Makela E H, Davis S K, Piveral K, Miller W A, Pleasants R A, Gadsden R H, Leman R B
Thomas B. Finan Center, Cumberland, MD 21502.
Am J Hosp Pharm. 1988 Jan;45(1):126-30.
The appropriateness of serum digoxin concentration (SDC) orders was evaluated with respect to indication for use, sampling time, and action taken by physicians when the reported SDC was out of the normal therapeutic range; the effect of the two data-collection methods used (retrospective and concurrent audits) on the results was studied. Criteria for the appropriate use of SDCs were approved by the medical staff through the pharmacy and therapeutics committee. Patients on adult medicine services were entered into the study as daily SDC determinations were reported by the clinical laboratory. Most of the SDCs were evaluated using approved criteria by primary pharmacist clinicians who were concurrently monitoring drug therapy and participating with the treatment team. A retrospective audit of the same patients was conducted, using only chart review. A total of 134 SDCs involving 78 patients were evaluated. Concurrent-audit results indicated that 18.7% of the SDCs were ordered without an appropriate indication, 16.4% were sampled incorrectly with respect to proper timing, and 8.2% did not result in dosage adjustments when indicated. With respect to appropriate sampling time and overall use of SDCs, significantly more SDCs met the standards under concurrent audit than under retrospective audit. The retrospective chart review method of auditing may not detect as much pertinent information as is desirable.

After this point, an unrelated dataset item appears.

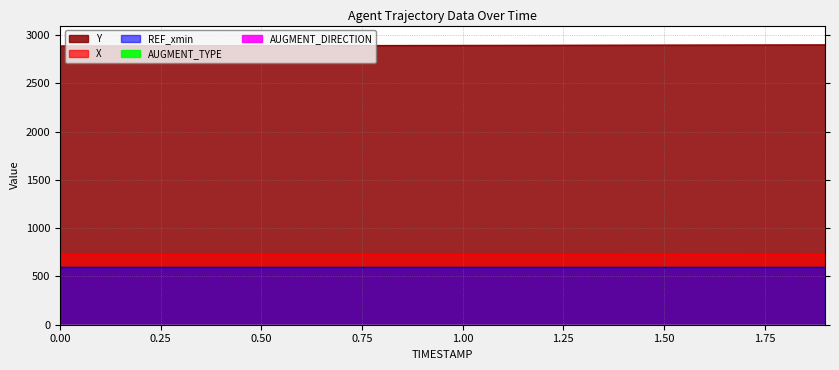

True or false: Y and X intersect in this chart.

False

我们根据使用指征、采样时间以及当报告的血清地高辛浓度(SDC)超出正常治疗范围时医生所采取的措施,评估了SDC检测医嘱的合理性;研究了两种数据收集方法(回顾性审核和同步审核)对结果的影响。合理使用SDC的标准由医务人员通过药学与治疗学委员会批准。随着临床实验室报告每日SDC测定结果,成人内科服务的患者被纳入研究。大多数SDC由主要药剂师临床医生根据批准的标准进行评估,这些临床医生同时监测药物治疗并参与治疗团队。仅通过病历审查对同一批患者进行了回顾性审核。共评估了涉及78名患者的134次SDC。同步审核结果表明,18.7%的SDC检测医嘱没有适当的指征,16.4%的采样时间不正确,8.2%在有指征时未进行剂量调整。关于适当的采样时间和SDC的总体使用情况,同步审核下符合标准的SDC显著多于回顾性审核。回顾性病历审查审核方法可能无法检测到足够多的相关信息。